Researchers at the University of California, Berkeley, have discovered a way to make the human eye perceive a completely new colour, ‘olo’, a vivid blue-green never seen in nature. The technique provides insight into how we see and may help advance treatments for vision loss, they reported.
Inspired by The Wizard of Oz, the system – dubbed Oz – uses tiny laser pulses to target and activate up to 1,000 individual photoreceptors in the retina. This allows researchers to project images, moving dots, and colours beyond those typically visible, including olo, said James Fong, a doctoral student in electrical engineering and computer sciences at UC Berkeley. “We can now answer fundamental questions about human colour vision. It gives us a way to study the retina at a new scale.”

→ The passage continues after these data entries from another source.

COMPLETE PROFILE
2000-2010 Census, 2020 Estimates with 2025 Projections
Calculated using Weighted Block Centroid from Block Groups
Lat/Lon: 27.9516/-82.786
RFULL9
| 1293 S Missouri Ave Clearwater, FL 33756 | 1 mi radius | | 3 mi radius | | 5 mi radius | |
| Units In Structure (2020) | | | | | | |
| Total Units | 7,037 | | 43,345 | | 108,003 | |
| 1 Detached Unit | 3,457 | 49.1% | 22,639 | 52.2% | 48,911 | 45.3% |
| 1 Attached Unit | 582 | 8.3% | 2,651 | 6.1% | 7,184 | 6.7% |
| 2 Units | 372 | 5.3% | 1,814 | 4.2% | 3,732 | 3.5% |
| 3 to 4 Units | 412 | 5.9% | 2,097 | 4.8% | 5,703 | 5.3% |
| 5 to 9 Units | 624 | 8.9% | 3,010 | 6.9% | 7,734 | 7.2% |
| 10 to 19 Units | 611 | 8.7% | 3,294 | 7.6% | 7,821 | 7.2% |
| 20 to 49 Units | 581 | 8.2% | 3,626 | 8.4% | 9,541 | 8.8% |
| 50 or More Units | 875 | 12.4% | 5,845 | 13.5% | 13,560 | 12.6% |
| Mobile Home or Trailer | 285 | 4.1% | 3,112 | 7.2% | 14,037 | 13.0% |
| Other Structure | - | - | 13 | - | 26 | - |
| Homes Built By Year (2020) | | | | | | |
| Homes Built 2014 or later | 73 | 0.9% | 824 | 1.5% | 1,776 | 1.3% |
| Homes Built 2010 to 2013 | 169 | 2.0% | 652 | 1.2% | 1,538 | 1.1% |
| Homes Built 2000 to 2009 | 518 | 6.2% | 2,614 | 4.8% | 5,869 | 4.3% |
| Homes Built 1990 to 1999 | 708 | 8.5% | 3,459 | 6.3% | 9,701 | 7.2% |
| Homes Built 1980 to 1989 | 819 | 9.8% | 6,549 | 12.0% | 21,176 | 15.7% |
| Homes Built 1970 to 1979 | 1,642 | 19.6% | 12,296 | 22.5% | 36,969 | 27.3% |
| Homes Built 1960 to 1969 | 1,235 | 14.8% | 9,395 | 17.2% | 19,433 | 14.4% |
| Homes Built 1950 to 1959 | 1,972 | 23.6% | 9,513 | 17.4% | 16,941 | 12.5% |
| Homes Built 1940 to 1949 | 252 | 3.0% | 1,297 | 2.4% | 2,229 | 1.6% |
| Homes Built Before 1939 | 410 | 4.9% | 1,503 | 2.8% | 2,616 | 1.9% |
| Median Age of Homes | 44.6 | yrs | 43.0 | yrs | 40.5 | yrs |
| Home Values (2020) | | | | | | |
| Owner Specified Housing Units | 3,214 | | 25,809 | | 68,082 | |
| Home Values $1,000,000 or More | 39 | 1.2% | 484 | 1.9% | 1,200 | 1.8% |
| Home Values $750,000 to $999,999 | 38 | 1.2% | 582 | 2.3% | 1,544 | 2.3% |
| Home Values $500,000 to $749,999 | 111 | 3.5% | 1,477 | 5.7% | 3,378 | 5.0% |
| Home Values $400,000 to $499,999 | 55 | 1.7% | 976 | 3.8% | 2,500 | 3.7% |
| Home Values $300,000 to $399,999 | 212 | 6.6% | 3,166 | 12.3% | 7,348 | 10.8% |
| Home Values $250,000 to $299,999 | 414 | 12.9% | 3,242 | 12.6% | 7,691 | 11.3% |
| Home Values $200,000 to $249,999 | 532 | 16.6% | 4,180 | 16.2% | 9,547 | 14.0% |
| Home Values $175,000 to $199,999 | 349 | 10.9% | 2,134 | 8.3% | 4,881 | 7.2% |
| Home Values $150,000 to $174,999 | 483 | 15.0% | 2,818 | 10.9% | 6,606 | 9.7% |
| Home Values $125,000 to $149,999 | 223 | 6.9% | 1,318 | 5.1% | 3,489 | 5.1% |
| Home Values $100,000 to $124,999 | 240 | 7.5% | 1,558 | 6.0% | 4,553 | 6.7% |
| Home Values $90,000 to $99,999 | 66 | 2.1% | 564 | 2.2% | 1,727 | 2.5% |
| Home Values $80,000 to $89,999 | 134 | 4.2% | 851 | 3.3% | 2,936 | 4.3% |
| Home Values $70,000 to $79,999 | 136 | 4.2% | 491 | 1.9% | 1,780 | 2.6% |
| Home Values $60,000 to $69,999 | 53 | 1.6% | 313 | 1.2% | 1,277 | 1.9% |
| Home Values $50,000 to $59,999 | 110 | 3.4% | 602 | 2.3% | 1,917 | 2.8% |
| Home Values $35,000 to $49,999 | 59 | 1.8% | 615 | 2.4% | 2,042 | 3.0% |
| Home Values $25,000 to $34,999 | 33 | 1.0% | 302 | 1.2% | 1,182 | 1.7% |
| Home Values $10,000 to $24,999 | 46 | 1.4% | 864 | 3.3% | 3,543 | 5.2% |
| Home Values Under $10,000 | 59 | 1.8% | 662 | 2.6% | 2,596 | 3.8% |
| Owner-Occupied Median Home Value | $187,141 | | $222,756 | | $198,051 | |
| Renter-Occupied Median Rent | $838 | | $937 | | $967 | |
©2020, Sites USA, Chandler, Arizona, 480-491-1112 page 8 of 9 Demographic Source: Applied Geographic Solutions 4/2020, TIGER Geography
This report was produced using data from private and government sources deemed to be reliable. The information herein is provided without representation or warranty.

Humans perceive colour through three types of cone cells – S (blue), M (green), and L (red) – but M and L cones have overlapping sensitivities. “There’s no wavelength that stimulates only the M cones,” said lead researcher Professor Ren Ng.
Wondering if they could activate just the M cones to produce the greenest of greens, Prof Ng collaborated with Professor Austin Roorda of UC Berkeley’s School of Optometry, who had already developed technology to stimulate individual photoreceptors using microdoses of laser light. With help from the University of Washington, they built a system that maps the retina and precisely activates cones using a green laser beam. By primarily stimulating M cones, they were able to trick the eye into seeing olo, they wrote in Science Advances.
Beyond colour, the technology has potential in eye disease research. “Many conditions involve lost cone cells,” said doctoral student and co-lead author Hannah Doyle. “I’m exploring how cone-by-cone activation might simulate this loss in healthy subjects.”
Researchers are also investigating whether Oz could help people with colour blindness, or even expand human vision to include a fourth colour channel, like tetrachromatic vision. “We’re not projecting an image, we’re directly stimulating the cells. And we found we can expand visual experience with olo,” said Prof Roorda. “It raises the question, can the brain interpret entirely new signals? I believe it can.”